--- START ---

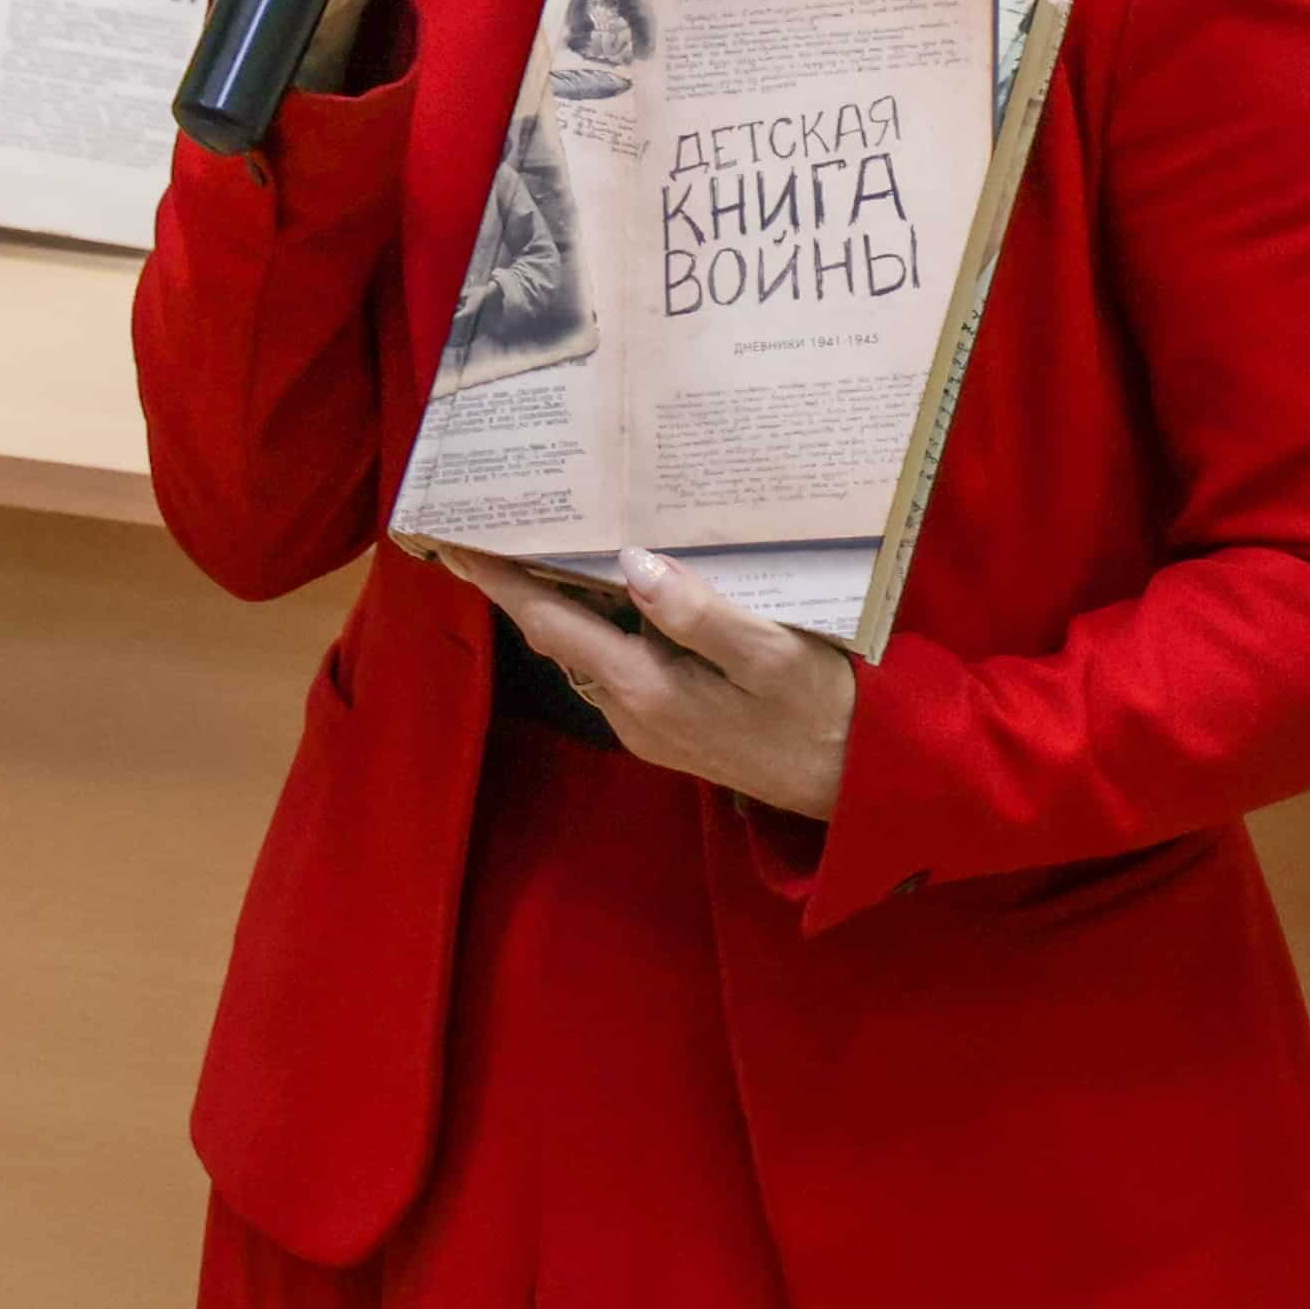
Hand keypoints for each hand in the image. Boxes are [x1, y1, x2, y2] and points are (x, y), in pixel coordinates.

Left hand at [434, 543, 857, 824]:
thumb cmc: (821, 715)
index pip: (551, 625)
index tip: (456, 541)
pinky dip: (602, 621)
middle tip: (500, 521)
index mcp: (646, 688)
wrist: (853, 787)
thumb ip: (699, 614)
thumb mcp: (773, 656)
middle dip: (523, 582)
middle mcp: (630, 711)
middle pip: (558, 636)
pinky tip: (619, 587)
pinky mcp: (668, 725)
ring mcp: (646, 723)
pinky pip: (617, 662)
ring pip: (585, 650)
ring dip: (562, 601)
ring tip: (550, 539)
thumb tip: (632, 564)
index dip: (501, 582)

--- END ---

### Exercise instructions
Here the job is to set down exactly the lines of the material above that fall between the one with "index pip: (551, 625)" and the one with "pinky mcp: (668, 725)", inclusive, and nothing beyond them.

### Worked solution
index pip: (551, 625)
index tip: (456, 541)
pinky dip: (602, 621)
middle tip: (500, 521)
index mcp: (646, 688)
wrist: (853, 787)
thumb ip: (699, 614)
thumb mcp: (773, 656)
middle dip: (523, 582)
middle mcp: (630, 711)
middle pip: (558, 636)
pinky tip: (619, 587)
pinky mcp: (668, 725)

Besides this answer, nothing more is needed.